Утром я нашел тетрадь. Тетрадь как тетрадь… Она не в сафьяновом переплете, и нашел я ее совсем не там, где обнаруживают дневники и позабытые письма — не в гостиничном номере, не в купе вагона, а в старом ларе из-под муки, с дном, прогрызенным мышами…
«15 и ю л я.
Ученье — свет, неученье — культпросвет. Как я смеялся, услышав эту новую поговорку. Мне было так же весело, как на том уроке по клубному делу, когда Людка Кулешова сказала, что «при проведении тематических вечеров в президиум избираются лучшие производители колхоза», или как длинный Саня Паршин доказывал историчке, что Нахимов перешел Альпы. И потому насчет культпросвета и неученья показалось мне очень забавным. А теперь не смешно мне от этой поговорки. Вот уже второй месяц заведую я Обливским клубом. Я принял ключи у непричесанной, захлюстанной девчонки. Ее держали до моего приезда. У нее произошла большая недостача по билетам, и еще месяц назад ей сказали, чтобы она подыскивала себе работу.
— Ну вот, принимай, — сказал мне председатель Совета Авдей Авдеевич и повел рукой над дощатыми, грубо сколоченными скамейками, беспорядочно разбредшимися по залу. — Ну-кось, Алевтина, где тут у тебя имущество? — обратился он к девчонке.

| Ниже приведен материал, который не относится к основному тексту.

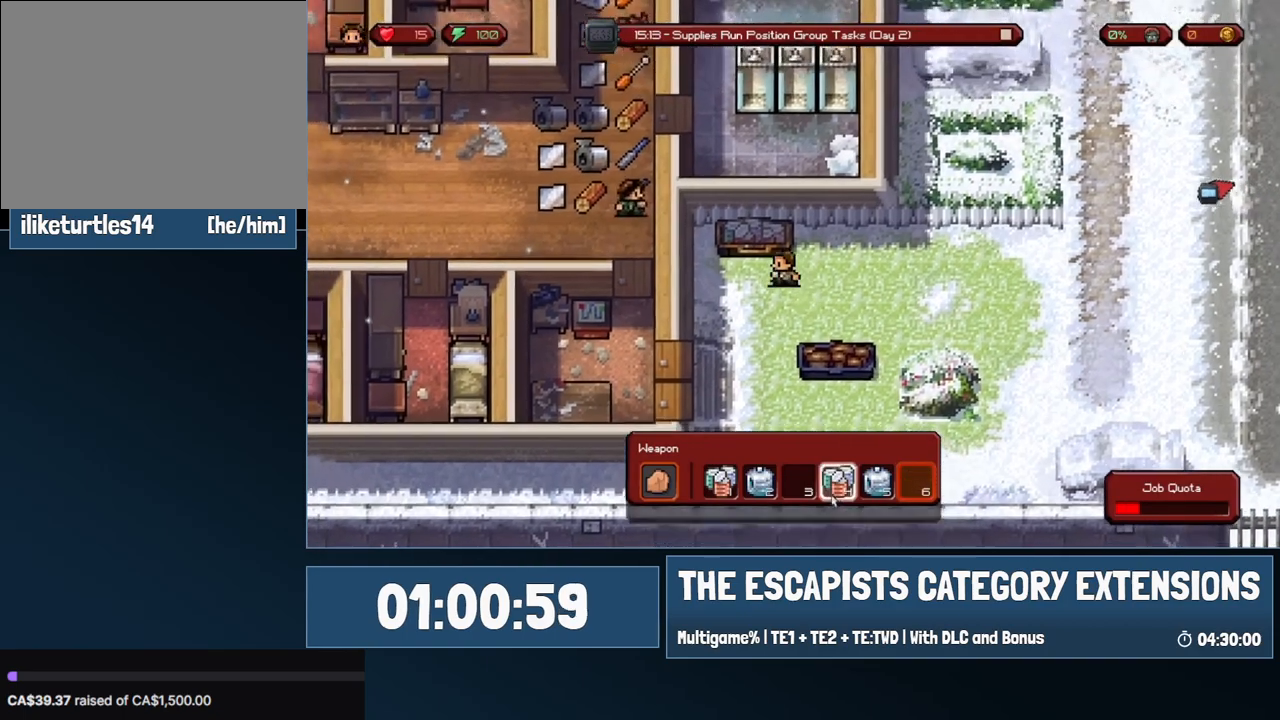
{"keys": [], "mouse": [], "events": [[100, "a", "up"], [100, "mouse_left", "down"], [133, "mouse_left", "up"], [183, "w", "up"], [233, "mouse_left", "down"], [333, "mouse_left", "up"]]}
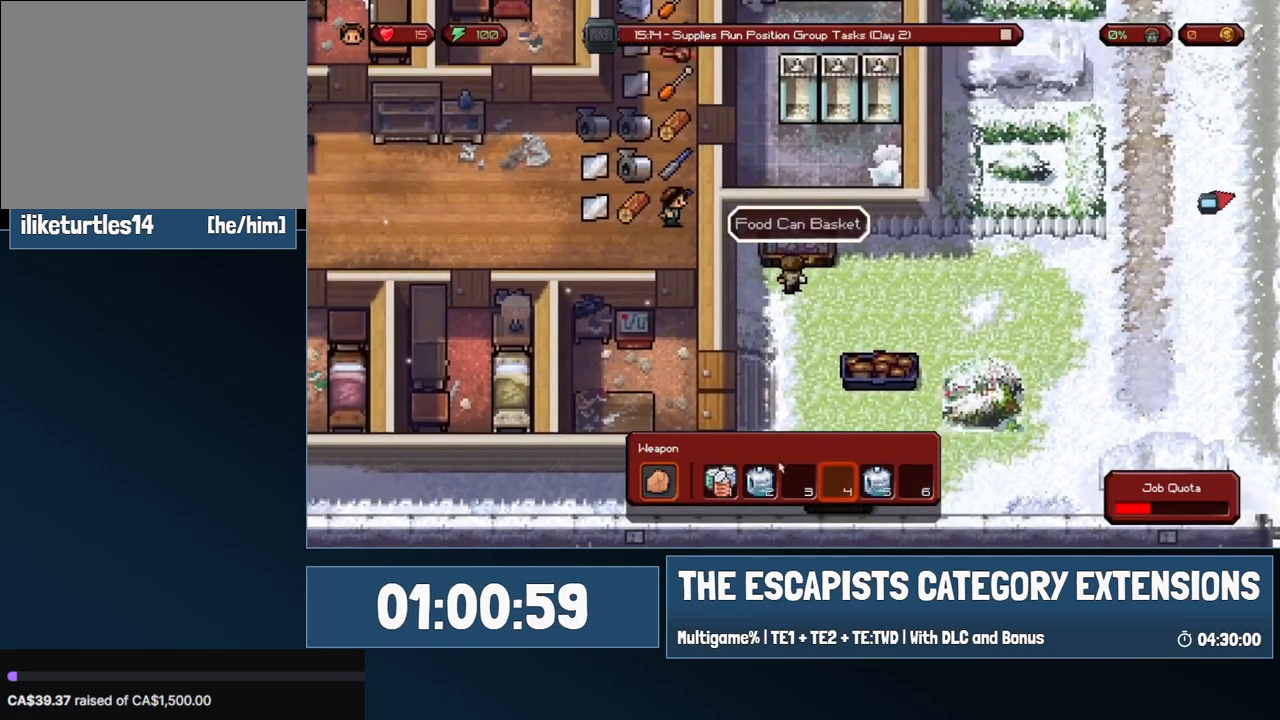
{"keys": ["s"], "mouse": [], "events": [[250, "mouse_left", "down"], [300, "mouse_left", "up"], [400, "mouse_left", "down"], [433, "s", "down"], [483, "mouse_left", "up"]]}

Она тотчас же поднялась на сцену, подошла к серому облезлому шкафу и дернула за дверцу. На пол посыпались старые, посеченные мышами газеты, костяшки домино, два пакетика с синькой. Авдей Авдеевич бережно поднял эти пакеты и сунул мне.
— Возьми. Будешь писать на доске, какое кино.
Здесь же в шкафу я увидел банку из-под баклажан, в которой была разведена синька, из нее торчала засохшая щетинистая кисточка.
— Разбирайтесь тут, потом придете в Совет с актом, заверим.
Авдей Авдеевич ушел, а мы с Алевтиной продолжали сдачу-прием. Минут через пятнадцать я знал весь инвентарь клуба: гармошка тульская четырехрядная с залегающими басами, три оконные занавески из синего сатина, скатерть, партия домино без дубля «шесть-шесть», лампа керосиновая десятилинейная, стол, шкаф, чернильница, одно плакатное перо. И все.
Нет, это все-таки безобразие доверять культуру на селе таким вот Алевтинам. До чего довела клуб! Надо немедленно выбросить всю рухлядь, купить оборудование, наладить работу кружков. Авдей Авдеевич сразу поддержал меня. Когда мы подписывали акт, сам напомнил:
— Ты на наглядную агитацию первым делом подналяжь. А то Алевтина запустила это дело…
Куда дальше! Один плакат у сцены прибит головастыми гвоздями, на нем грудастая женщина стоит, обхватив обеими руками пшеничный сноп. Сквозь серый слой пыли едва можно прочитать подпись: «Женщина в колхозе — большая сила». Кажется, этот плакат я видел здесь еще три года назад, когда ходил в школу.
Ну ничего. Засучим рукава.
2 а в г у с т а.
Полмесяца пишу лозунги, плакаты, вырезаю из журналов картинки и делаю фотомонтажи. Привел клуб в божеский вид, одекорировал красные уголки. Потихоньку наладим дело.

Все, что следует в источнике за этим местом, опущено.